American Episcopalian prelate (1932–2026)

Calvin Cabell Tennis (October 24, 1932 – February 7, 2026) was an American Episcopalian prelate who was the Bishop of Delaware from 1986 to 1997.

==Biography==
Tennis was born in Hampton, Virginia, on October 24, 1932. He studied at the College of William & Mary from which he graduated with a Bachelor of Arts in 1954 and with a Juris Doctor, in 1956 after which he was admitted to the Virginia State Bar. Later, Tennis studied at the Virginia Theological Seminary from where he graduated with a Master of Divinity in 1964.
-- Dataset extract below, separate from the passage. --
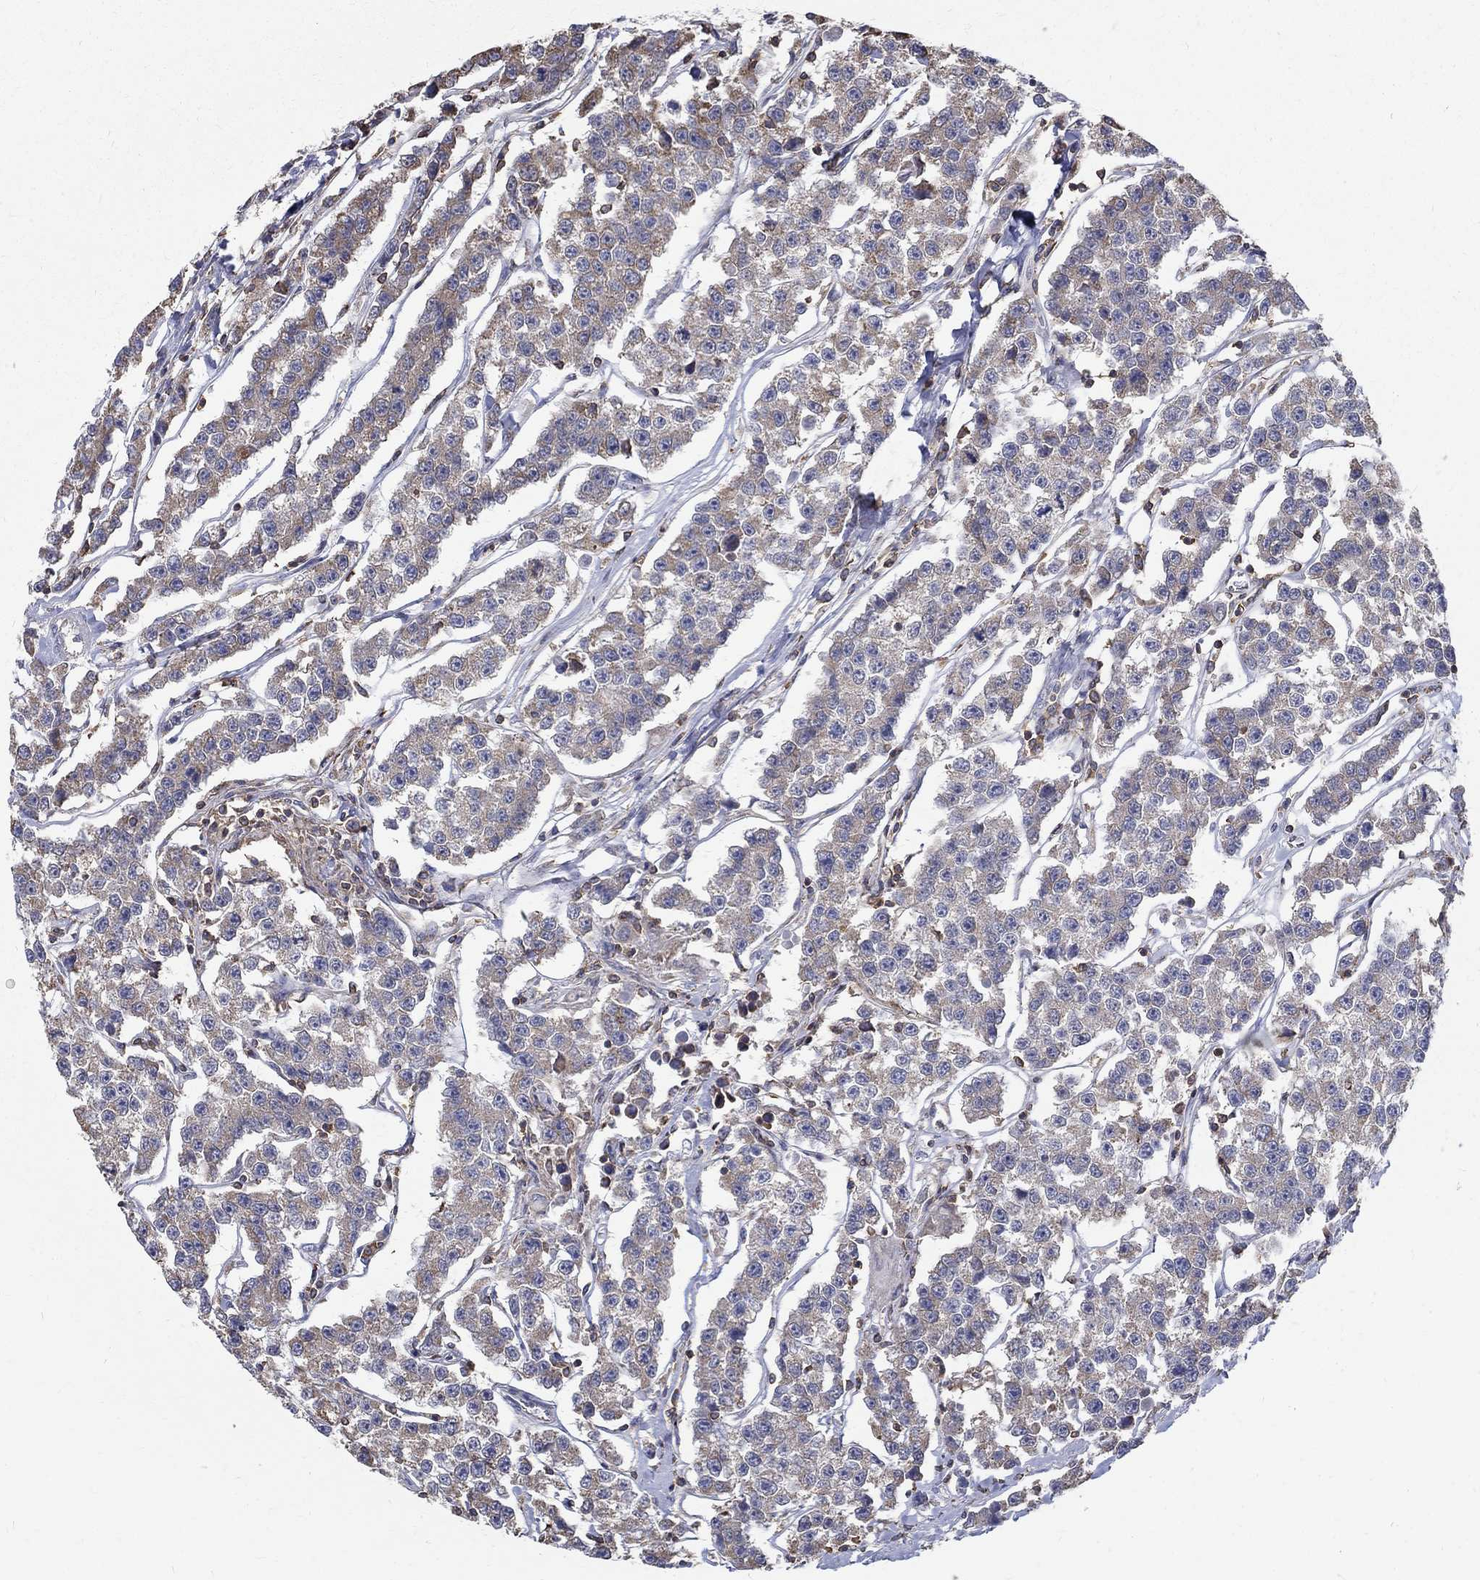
{"staining": {"intensity": "weak", "quantity": "<25%", "location": "cytoplasmic/membranous"}, "tissue": "testis cancer", "cell_type": "Tumor cells", "image_type": "cancer", "snomed": [{"axis": "morphology", "description": "Seminoma, NOS"}, {"axis": "topography", "description": "Testis"}], "caption": "There is no significant expression in tumor cells of seminoma (testis).", "gene": "AGAP2", "patient": {"sex": "male", "age": 59}}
He was made deacon in 1964 and ordained to the priesthood on December 19, 1964. In 1964 he became curate at St John's Church in Portsmouth, Virginia, after which he became rector of Trinity Church in Buffalo, New York. In 1972 he became dean and rector of St Mark's Cathedral in Seattle. He also served as a deputy to the 1982 General Convention and was for a time adjunct professor at the General Theological Seminary.

On June 14, 1986, he was elected Bishop of Delaware and was consecrated on November 8, 1986, by Arthur Heath Light of Southwestern Virginia in St Helena's Roman Catholic Church in Wilmington, Delaware. Before his retirement, Tennis was one of the bishops involved in the heresy trial of Bishop Walter C. Righter for ordaining a gay person as a deacon.

Tennis retired on December 31, 1997, and died at his home in Seattle, Washington, on February 7, 2026, at the age of 93.